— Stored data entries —
* * * *

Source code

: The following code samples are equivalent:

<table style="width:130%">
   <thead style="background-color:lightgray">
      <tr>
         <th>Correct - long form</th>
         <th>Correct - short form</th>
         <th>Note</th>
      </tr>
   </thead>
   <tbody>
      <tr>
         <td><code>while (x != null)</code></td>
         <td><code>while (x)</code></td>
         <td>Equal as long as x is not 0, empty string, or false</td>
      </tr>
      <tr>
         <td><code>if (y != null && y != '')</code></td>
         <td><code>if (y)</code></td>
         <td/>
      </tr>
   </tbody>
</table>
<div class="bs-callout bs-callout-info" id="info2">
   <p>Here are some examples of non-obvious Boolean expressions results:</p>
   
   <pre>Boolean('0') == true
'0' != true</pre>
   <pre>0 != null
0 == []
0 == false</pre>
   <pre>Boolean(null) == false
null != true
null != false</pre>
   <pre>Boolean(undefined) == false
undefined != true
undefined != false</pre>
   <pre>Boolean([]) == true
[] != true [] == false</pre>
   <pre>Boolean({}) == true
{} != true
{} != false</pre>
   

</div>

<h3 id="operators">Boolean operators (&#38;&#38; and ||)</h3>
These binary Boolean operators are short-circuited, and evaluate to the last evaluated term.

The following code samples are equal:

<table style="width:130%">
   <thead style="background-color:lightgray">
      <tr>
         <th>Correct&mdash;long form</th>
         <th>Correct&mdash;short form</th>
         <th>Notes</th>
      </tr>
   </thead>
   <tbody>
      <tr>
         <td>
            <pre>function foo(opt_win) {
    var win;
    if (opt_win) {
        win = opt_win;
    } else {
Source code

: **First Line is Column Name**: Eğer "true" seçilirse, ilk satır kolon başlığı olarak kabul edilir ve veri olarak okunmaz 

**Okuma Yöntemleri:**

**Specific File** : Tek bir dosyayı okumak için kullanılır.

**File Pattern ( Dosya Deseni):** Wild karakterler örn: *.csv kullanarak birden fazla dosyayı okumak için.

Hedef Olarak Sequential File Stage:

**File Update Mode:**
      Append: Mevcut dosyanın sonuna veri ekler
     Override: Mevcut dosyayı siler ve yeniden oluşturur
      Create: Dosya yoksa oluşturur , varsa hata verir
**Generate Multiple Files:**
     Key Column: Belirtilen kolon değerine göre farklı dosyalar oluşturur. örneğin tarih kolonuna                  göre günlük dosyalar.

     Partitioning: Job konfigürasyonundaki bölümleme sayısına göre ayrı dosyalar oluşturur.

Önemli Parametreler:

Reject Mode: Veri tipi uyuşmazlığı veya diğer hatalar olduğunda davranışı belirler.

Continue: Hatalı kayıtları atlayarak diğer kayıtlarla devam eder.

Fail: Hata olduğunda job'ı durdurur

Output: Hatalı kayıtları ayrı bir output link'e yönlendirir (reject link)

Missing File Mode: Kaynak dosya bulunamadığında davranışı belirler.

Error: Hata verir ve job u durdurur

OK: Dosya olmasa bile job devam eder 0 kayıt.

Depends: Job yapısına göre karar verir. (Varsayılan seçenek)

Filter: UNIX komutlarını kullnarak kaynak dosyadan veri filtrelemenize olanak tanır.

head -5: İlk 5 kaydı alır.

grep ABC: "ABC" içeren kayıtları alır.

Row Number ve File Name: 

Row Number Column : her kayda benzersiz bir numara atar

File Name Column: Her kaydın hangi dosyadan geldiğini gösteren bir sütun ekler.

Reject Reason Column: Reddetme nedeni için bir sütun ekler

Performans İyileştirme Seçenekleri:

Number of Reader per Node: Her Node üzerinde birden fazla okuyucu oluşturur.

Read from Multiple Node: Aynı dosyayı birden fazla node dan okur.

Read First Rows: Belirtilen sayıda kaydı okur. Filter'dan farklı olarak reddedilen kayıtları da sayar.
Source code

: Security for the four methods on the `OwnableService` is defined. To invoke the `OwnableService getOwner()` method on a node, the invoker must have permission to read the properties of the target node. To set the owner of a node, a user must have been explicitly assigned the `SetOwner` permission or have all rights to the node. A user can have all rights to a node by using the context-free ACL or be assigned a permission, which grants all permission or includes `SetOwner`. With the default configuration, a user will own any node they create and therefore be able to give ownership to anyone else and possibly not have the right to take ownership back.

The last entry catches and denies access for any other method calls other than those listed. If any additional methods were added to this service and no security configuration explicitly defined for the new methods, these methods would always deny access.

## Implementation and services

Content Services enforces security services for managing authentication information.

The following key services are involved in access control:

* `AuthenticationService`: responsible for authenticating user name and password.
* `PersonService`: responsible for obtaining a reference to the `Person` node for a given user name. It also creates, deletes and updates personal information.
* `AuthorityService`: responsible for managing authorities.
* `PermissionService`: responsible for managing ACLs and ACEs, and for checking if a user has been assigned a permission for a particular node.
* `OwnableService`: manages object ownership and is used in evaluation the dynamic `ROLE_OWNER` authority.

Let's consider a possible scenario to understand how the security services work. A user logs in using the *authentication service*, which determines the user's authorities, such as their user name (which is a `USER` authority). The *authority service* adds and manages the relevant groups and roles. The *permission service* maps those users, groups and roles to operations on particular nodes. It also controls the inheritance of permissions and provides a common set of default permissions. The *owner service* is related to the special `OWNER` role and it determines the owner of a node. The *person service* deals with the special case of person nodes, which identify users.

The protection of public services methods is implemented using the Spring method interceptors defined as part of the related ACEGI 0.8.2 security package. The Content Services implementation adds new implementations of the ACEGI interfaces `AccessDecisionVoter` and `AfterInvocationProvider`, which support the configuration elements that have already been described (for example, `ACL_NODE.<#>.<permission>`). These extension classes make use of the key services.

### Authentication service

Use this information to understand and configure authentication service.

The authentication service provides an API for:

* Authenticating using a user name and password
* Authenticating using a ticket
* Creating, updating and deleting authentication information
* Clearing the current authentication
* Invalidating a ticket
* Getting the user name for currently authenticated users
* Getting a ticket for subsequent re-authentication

* * * *

— TO DO —
Reproduce every item above word for word, with no changes of any kind.

— SOLUTION —
Source code

: The following code samples are equivalent:

<table style="width:130%">
   <thead style="background-color:lightgray">
      <tr>
         <th>Correct - long form</th>
         <th>Correct - short form</th>
         <th>Note</th>
      </tr>
   </thead>
   <tbody>
      <tr>
         <td><code>while (x != null)</code></td>
         <td><code>while (x)</code></td>
         <td>Equal as long as x is not 0, empty string, or false</td>
      </tr>
      <tr>
         <td><code>if (y != null && y != '')</code></td>
         <td><code>if (y)</code></td>
         <td/>
      </tr>
   </tbody>
</table>
<div class="bs-callout bs-callout-info" id="info2">
   <p>Here are some examples of non-obvious Boolean expressions results:</p>
   
   <pre>Boolean('0') == true
'0' != true</pre>
   <pre>0 != null
0 == []
0 == false</pre>
   <pre>Boolean(null) == false
null != true
null != false</pre>
   <pre>Boolean(undefined) == false
undefined != true
undefined != false</pre>
   <pre>Boolean([]) == true
[] != true [] == false</pre>
   <pre>Boolean({}) == true
{} != true
{} != false</pre>
   

</div>

<h3 id="operators">Boolean operators (&#38;&#38; and ||)</h3>
These binary Boolean operators are short-circuited, and evaluate to the last evaluated term.

The following code samples are equal:

<table style="width:130%">
   <thead style="background-color:lightgray">
      <tr>
         <th>Correct&mdash;long form</th>
         <th>Correct&mdash;short form</th>
         <th>Notes</th>
      </tr>
   </thead>
   <tbody>
      <tr>
         <td>
            <pre>function foo(opt_win) {
    var win;
    if (opt_win) {
        win = opt_win;
    } else {
Source code

: **First Line is Column Name**: Eğer "true" seçilirse, ilk satır kolon başlığı olarak kabul edilir ve veri olarak okunmaz 

**Okuma Yöntemleri:**

**Specific File** : Tek bir dosyayı okumak için kullanılır.

**File Pattern ( Dosya Deseni):** Wild karakterler örn: *.csv kullanarak birden fazla dosyayı okumak için.

Hedef Olarak Sequential File Stage:

**File Update Mode:**
      Append: Mevcut dosyanın sonuna veri ekler
     Override: Mevcut dosyayı siler ve yeniden oluşturur
      Create: Dosya yoksa oluşturur , varsa hata verir
**Generate Multiple Files:**
     Key Column: Belirtilen kolon değerine göre farklı dosyalar oluşturur. örneğin tarih kolonuna                  göre günlük dosyalar.

     Partitioning: Job konfigürasyonundaki bölümleme sayısına göre ayrı dosyalar oluşturur.

Önemli Parametreler:

Reject Mode: Veri tipi uyuşmazlığı veya diğer hatalar olduğunda davranışı belirler.

Continue: Hatalı kayıtları atlayarak diğer kayıtlarla devam eder.

Fail: Hata olduğunda job'ı durdurur

Output: Hatalı kayıtları ayrı bir output link'e yönlendirir (reject link)

Missing File Mode: Kaynak dosya bulunamadığında davranışı belirler.

Error: Hata verir ve job u durdurur

OK: Dosya olmasa bile job devam eder 0 kayıt.

Depends: Job yapısına göre karar verir. (Varsayılan seçenek)

Filter: UNIX komutlarını kullnarak kaynak dosyadan veri filtrelemenize olanak tanır.

head -5: İlk 5 kaydı alır.

grep ABC: "ABC" içeren kayıtları alır.

Row Number ve File Name: 

Row Number Column : her kayda benzersiz bir numara atar

File Name Column: Her kaydın hangi dosyadan geldiğini gösteren bir sütun ekler.

Reject Reason Column: Reddetme nedeni için bir sütun ekler

Performans İyileştirme Seçenekleri:

Number of Reader per Node: Her Node üzerinde birden fazla okuyucu oluşturur.

Read from Multiple Node: Aynı dosyayı birden fazla node dan okur.

Read First Rows: Belirtilen sayıda kaydı okur. Filter'dan farklı olarak reddedilen kayıtları da sayar.
Source code

: Security for the four methods on the `OwnableService` is defined. To invoke the `OwnableService getOwner()` method on a node, the invoker must have permission to read the properties of the target node. To set the owner of a node, a user must have been explicitly assigned the `SetOwner` permission or have all rights to the node. A user can have all rights to a node by using the context-free ACL or be assigned a permission, which grants all permission or includes `SetOwner`. With the default configuration, a user will own any node they create and therefore be able to give ownership to anyone else and possibly not have the right to take ownership back.

The last entry catches and denies access for any other method calls other than those listed. If any additional methods were added to this service and no security configuration explicitly defined for the new methods, these methods would always deny access.

## Implementation and services

Content Services enforces security services for managing authentication information.

The following key services are involved in access control:

* `AuthenticationService`: responsible for authenticating user name and password.
* `PersonService`: responsible for obtaining a reference to the `Person` node for a given user name. It also creates, deletes and updates personal information.
* `AuthorityService`: responsible for managing authorities.
* `PermissionService`: responsible for managing ACLs and ACEs, and for checking if a user has been assigned a permission for a particular node.
* `OwnableService`: manages object ownership and is used in evaluation the dynamic `ROLE_OWNER` authority.

Let's consider a possible scenario to understand how the security services work. A user logs in using the *authentication service*, which determines the user's authorities, such as their user name (which is a `USER` authority). The *authority service* adds and manages the relevant groups and roles. The *permission service* maps those users, groups and roles to operations on particular nodes. It also controls the inheritance of permissions and provides a common set of default permissions. The *owner service* is related to the special `OWNER` role and it determines the owner of a node. The *person service* deals with the special case of person nodes, which identify users.

The protection of public services methods is implemented using the Spring method interceptors defined as part of the related ACEGI 0.8.2 security package. The Content Services implementation adds new implementations of the ACEGI interfaces `AccessDecisionVoter` and `AfterInvocationProvider`, which support the configuration elements that have already been described (for example, `ACL_NODE.<#>.<permission>`). These extension classes make use of the key services.

### Authentication service

Use this information to understand and configure authentication service.

The authentication service provides an API for:

* Authenticating using a user name and password
* Authenticating using a ticket
* Creating, updating and deleting authentication information
* Clearing the current authentication
* Invalidating a ticket
* Getting the user name for currently authenticated users
* Getting a ticket for subsequent re-authentication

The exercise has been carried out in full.